Now if you’re in any other electronics company, this infuriates you. “I make good headphones,” you say “And now fucking iPhone users cannot use them any more because apparently the industry standard 3.5mm jack isn’t good enough for Cupertino any more.“

"I make good power supplies” you might say. “And every single phone in the WORLD accepts the standard USB Micro B connector except apparently that’s not good enough for Apple”

And so if you have an iDevice, your peripherals are more expensive because Apple doesn’t have to compete on price with every single standards-compliant electronics producer. This helps Apple preserve the exclusivity of their brand and, in general, completely infuriates me but it does also mean:

Apple is free to innovate past the standards.

And they do.

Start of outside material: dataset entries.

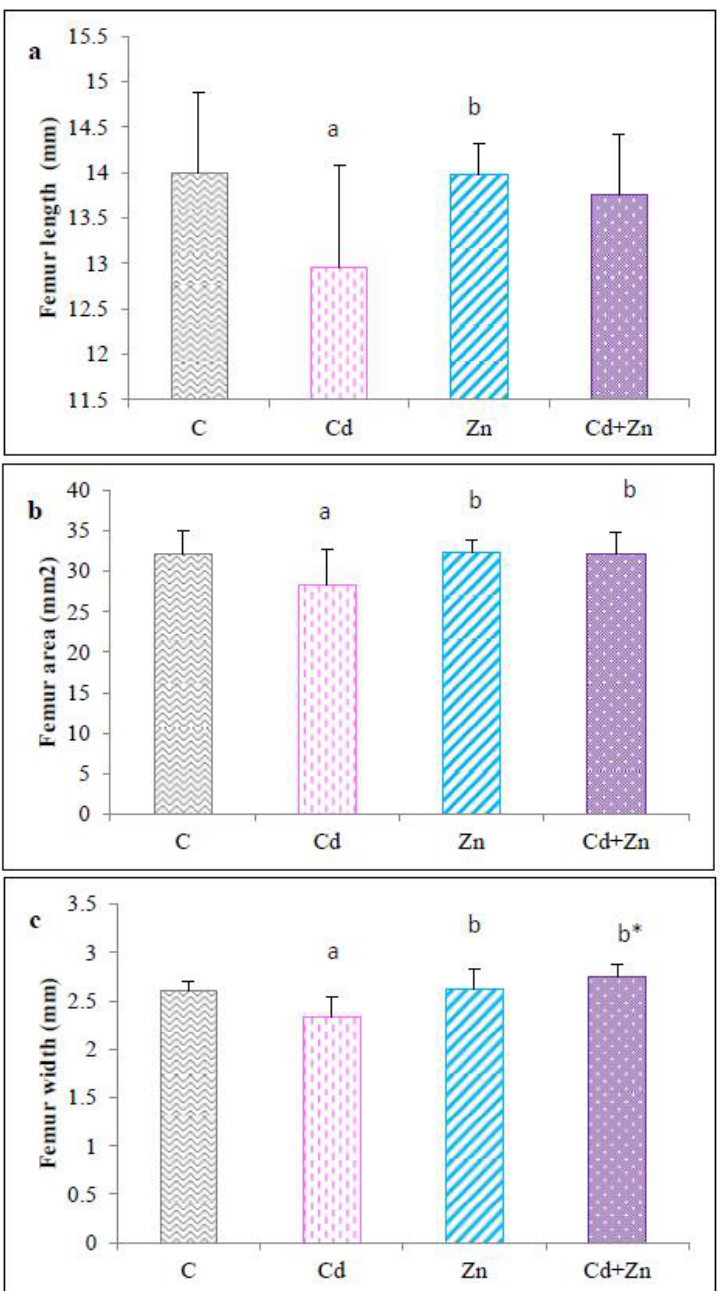
Figure 4. Femur length ( a ), femur area ( b ), and femur width ( c ) of rat pups (PND21) from control females and pups from females exposed to cadmium (50 mg/L Cd as CdCl2) and / or zinc (60 mg/L Zn as ZnCl2) during gestation and lactation. Means ± SEM from six samples in each groups; a ( p < 0.05): significant difference compared to the control group (C); b* ( p < 0.01); b ( p < 0.05):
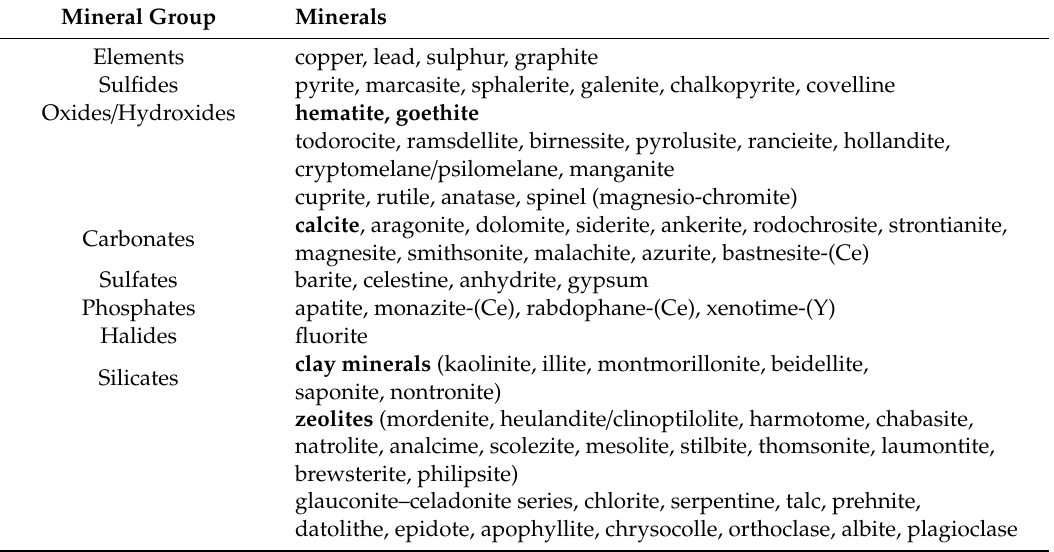
Table 4. Compilation of detected minerals in agates (unpublished data and data from [1,15,18,22,24,28,30,31,34,35,38,42,44–47,49,52–55,59,60,76,78,157–165]); minerals and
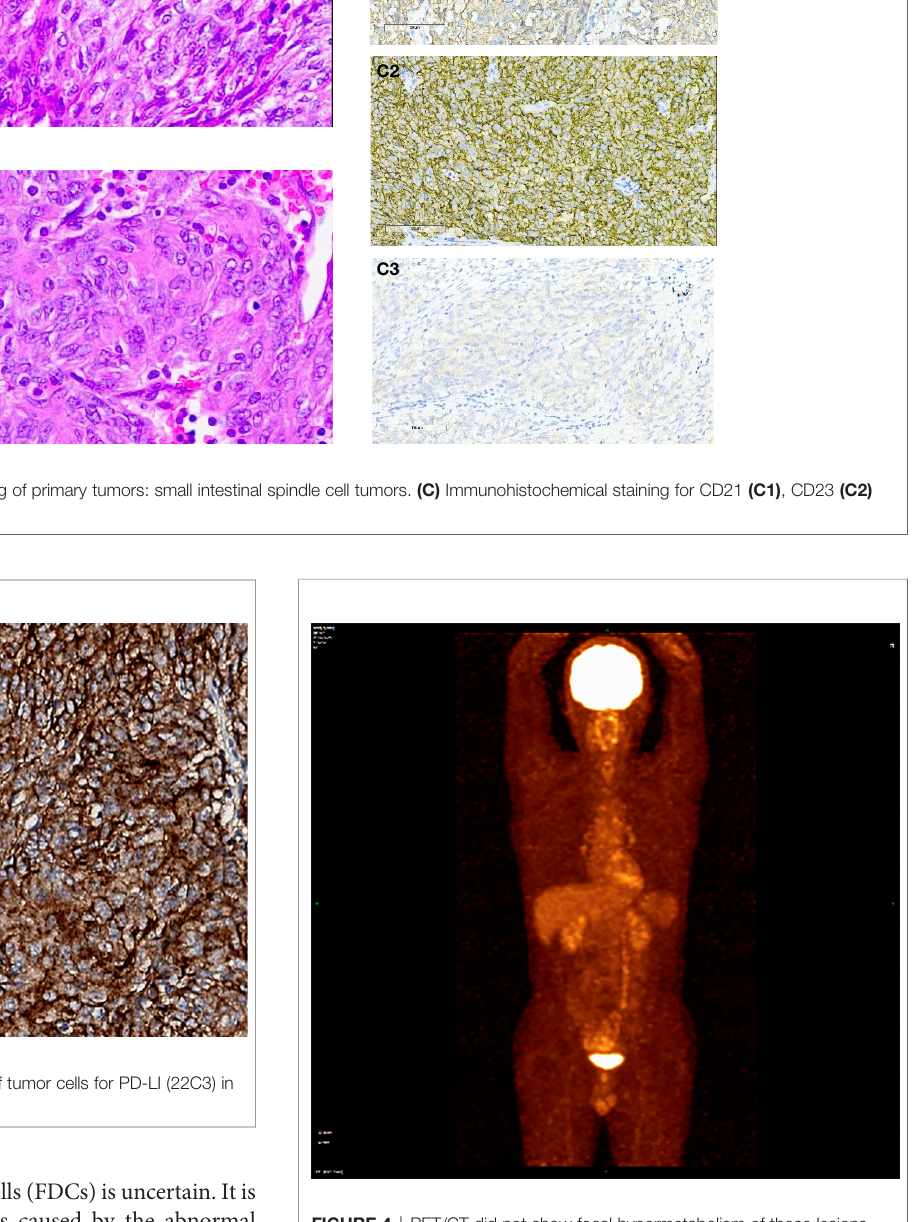
FIGURE 4 | PET/CT did not show focal hypermetabolism of those lesions corresponding to the nodules in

And the standards then try to catch up to apple, because while you may be second fiddle to Apple in status/branding, it is embarrasing to also be second fiddle in quality.

The best example I can think of right now is the Apple charger, and how it doesn’t give a fuck about standards, in a way that forced the standard to catch up.

USB Micro B, the Standard, has a problem shared by almost every single connector in the world: If you connect the wires wrong, bad things happen. To prevent this, a brilliant solution was thought up (long before the USB standard): Let us make the plug assymetrical – it only fits into the receptacle if you turn it right. Sure, “turn it” is techincally user input, but since it is physically impossible to get it wrong (unless you use a violent level of force) we can trust the user to connect it right. Now of course this means you can also try to connect it wrong and have to fiddle with your device and maybe it is dark so you cannot see what way is up and down so you must fiddle even more but it works: USB Micro B does not burn out your device.

Apple solved it differently.

The iPhone connector, called “Lightning,” has a dead simple quality to it: You cannot turn it wrong; it is symmetrical on the user end, it has no “up” or “down,” either way you can insert it works out. So why doesn’t it short-circuit the device when you accidentally insert it so the wrong connectors touch? Because that stuff is hidden. If the right-most connector on the top is “ground,” then, once you turn it over, the right-most connector on the top (that is, a different connector now) is ALSO ground. They ran every single connector out twice so if you turn it over, the pins don’t switch place, but are instead replaced with identical pins.

And this drives the standard. USB Micro B is on the way out, being replaced with USB Type-C which cannot be inserted upside-down because, like the Lightning, type-C has no up or down – they ran all the connectors out twice.


This means that Apple, in their complete disregard for standards, creates standards. And they might do the same for headphones – if a Standard Apple Headphone always has the same impedance, Apple can start labelling their sound controls with dB instead of just a line that goes from short to long. Then they make that standard impedance a requirement for being licensed to work with Apple products and you’re done, that is 40% of the market that suddenly expects dB labelling on their sound controls. If Apple is feeling really mean, it will coincide with a lobbying effort that makes accurate dB labelling a legal requirement for all headphone designs.